Exploring the Potential of Data-Driven Spatial Audio Enhancement Using a Single-Channel Model
Arthur N. dos Santos, Bruno S. Masiero, Túlio C. L. Mateus
TL;DR
The work investigates whether a data-driven single-channel SE model can be effectively applied to multi-channel 3D audio by processing each channel independently. It benchmarks this SISO approach against two established multi-channel SE models (FaSNet and MMUB) using DOA estimation to assess spatial fidelity, revealing a trade-off: multi-channel methods yield higher intelligibility (STOI) but sacrifice spatial cues, while the single-channel approach preserves spatial information with comparatively lower intelligibility gains.
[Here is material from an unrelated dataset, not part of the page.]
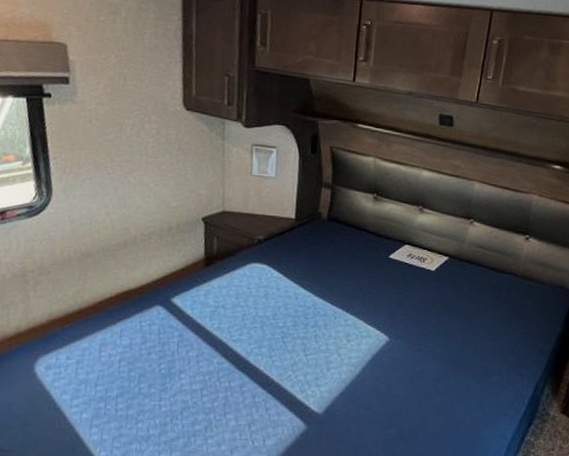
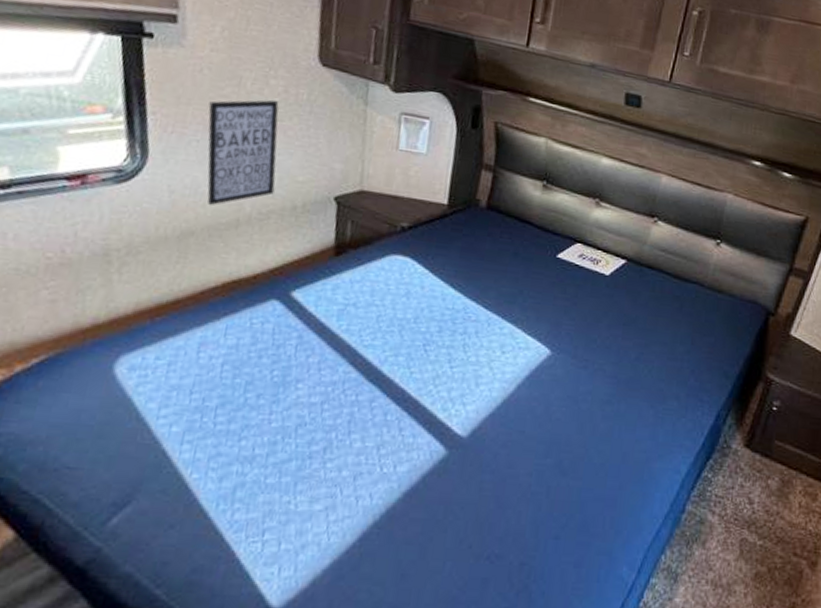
wall art: none [97,141,154,231] -> present [207,100,279,206]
The findings suggest that, for applications prioritizing spatial awareness (e.g., AR/VR), single-channel methods are viable, but for higher intelligibility, multi-channel processing remains advantageous; recent generative SISO models also show promise for improving perceptual quality. Overall, preserving inter-channel cues (ICLD/ICPD) is key when extending single-channel SE to multi-channel data, and future work could explore full-bandwidth enhancement and unsupervised learning to push the state of the art.
Abstract
One key aspect differentiating data-driven single- and multi-channel speech enhancement and dereverberation methods is that both the problem formulation and complexity of the solutions are considerably more challenging in the latter case. Additionally, with limited computational resources, it is cumbersome to train models that require the management of larger datasets or those with more complex designs. In this scenario, an unverified hypothesis that single-channel methods can be adapted to multi-channel scenarios simply by processing each channel independently holds significant implications, boosting compatibility between sound scene capture and system input-output formats, while also allowing modern research to focus on other challenging aspects, such as full-bandwidth audio enhancement, competitive noise suppression, and unsupervised learning. This study verifies this hypothesis by comparing the enhancement promoted by a basic single-channel speech enhancement and dereverberation model with two other multi-channel models tailored to separate clean speech from noisy 3D mixes. A direction of arrival estimation model was used to objectively evaluate its capacity to preserve spatial information by comparing the output signals with ground-truth coordinate values. Consequently, a trade-off arises between preserving spatial information with a more straightforward single-channel solution at the cost of obtaining lower gains in intelligibility scores.